Trying a different scoring parameter called 'Explained Variance' provides consistently accurate results.

In [None]:
from sklearn.metrics import explained_variance_score

mse = mean_squared_error(y_test, ridge_reg.predict(X_test), squared=True)
mse_scores = cross_val_score(ridge_reg, X_train, y_train, scoring="explained_variance", cv=10)
mse_scores

In [None]:
average_mse = (0.99859549 + 0.99826071 + 0.99876091 + 0.9997251 + 0.97460254 + 0.99909548 + 0.99725663 + 0.99898202 + 0.99922302 + 0.99974633) / 10
print(average_mse)

And for the root mean squared error values, finding the average rmse:

In [None]:
rmse_scores = np.sqrt(mse_scores)
rmse_scores

In [None]:
average_rmse = (0.9992975 + 0.99912998 + 0.99938027 + 0.99986254 + 0.9872196 + 0.99954764 + 0.99862737 + 0.99949088 + 0.99961143 + 0.99987316) / 10
print(average_rmse)

Now to evaluate the r-squared scoring parameter and cross-validating ten different sub-samples or folds once more:

In [None]:
from sklearn.metrics import r2_score

r2_scores_train = cross_val_score(ridge_reg, X_train, y_train, scoring="r2", cv=10)
r2_scores_train

Using the results from r-squared scores first I can determine the average r2 value from 10 different folds.

In [None]:
average_r2_train = (0.99859545 + 0.9982508 + 0.99873121 + 0.99971355 + 0.97387 + 0.99905469 + 0.99721033 + 0.99879823 + 0.99922155 + 0.99974627) / 10
print(average_r2_train)

To see how this model generalizes to the test data:

In [None]:
r2_scores_test = cross_val_score(ridge_reg, X_test, y_test, scoring="r2", cv=10)
r2_scores_test

In [None]:
average_r2_test = (0.99984803 + 0.99985311 + 0.99813416 + 0.99927484 + 0.99985759 + 0.99957481 + 0.99982543 + 0.99799085 + 0.96522031 + 0.99736867) / 10
print(average_r2_test)

The scores seem to drop slightly for the test data but are approximately the same which is a good sign for the model because it means the fit, training and prediction phases will translate well to unseen data (generally) with at least 99.57% accuracy.
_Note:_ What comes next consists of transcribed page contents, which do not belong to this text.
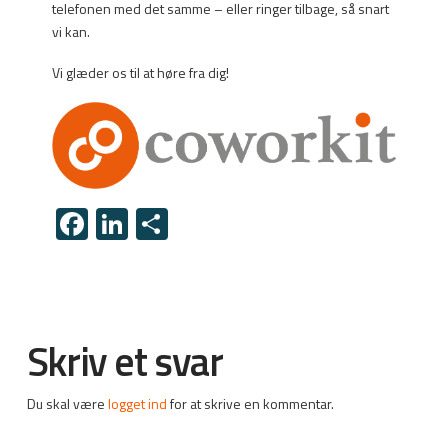
telefonen med det samme – eller ringer tilbage, så snart
vi kan.
Vi glæder os til at høre fra dig!
Facebook
LinkedIn
Share
Skriv et svar
Du skal være
logget ind
for at skrive en kommentar.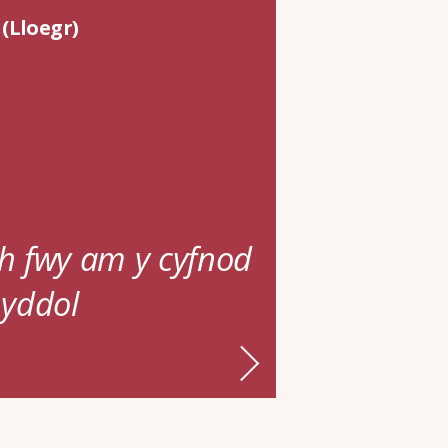
(Lloegr)
 fwy am y cyfnod
yddol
Another thing to notice is how the 'explained_variance_score' score between the X training values and y training values are similar to the 'r-squared' scores.
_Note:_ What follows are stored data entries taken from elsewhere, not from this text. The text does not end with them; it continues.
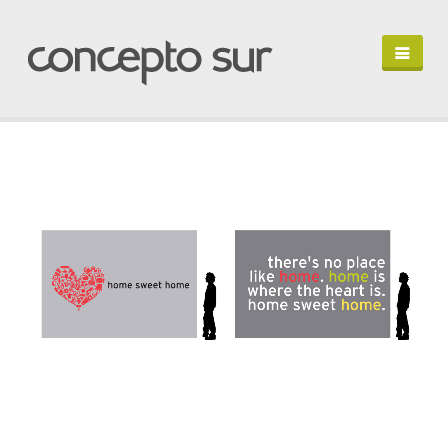
HOME
PORTFOLIO
PERFIL
HABLEMOS
IN ENGLISH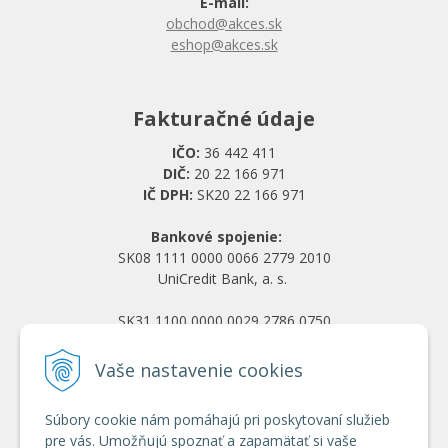
E-mail:
obchod@akces.sk
eshop@akces.sk
Fakturačné údaje
IČO:
36 442 411
DIČ:
20 22 166 971
IČ DPH:
SK20 22 166 971
Bankové spojenie:
SK08 1111 0000 0066 2779 2010
UniCredit Bank, a. s.
SK31 1100 0000 0029 2786 0750
Tatra banka, a. s.
Vaše nastavenie cookies
Všetko o nákupe
Súbory cookie nám pomáhajú pri poskytovaní služieb
Obchodné podmienky
pre vás. Umožňujú spoznať a zapamätať si vaše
This particular 'cross_val_predict' metric is actually derived from the 'model_selection' model validation API and then, using indexing to return the first 5 values I get the following predictions:

In [None]:
from sklearn.model_selection import cross_val_predict

y_pred = cross_val_predict(ridge_reg, X, y, cv=10)
print(y_pred[0:5])

Cross validation is meant to determine the performance of different machine learning algorithms so they can be compared and contrasted. It's not meant for training a model, but for checking different models. I will apply the cross-validation on the dataset with all 4 different features (Open, High, Low and Volume) and a target column (Close). Starting from the beginning I will attempt to find the optimal value for K, or that which provides the highest accuracy, or the lowest MSE score.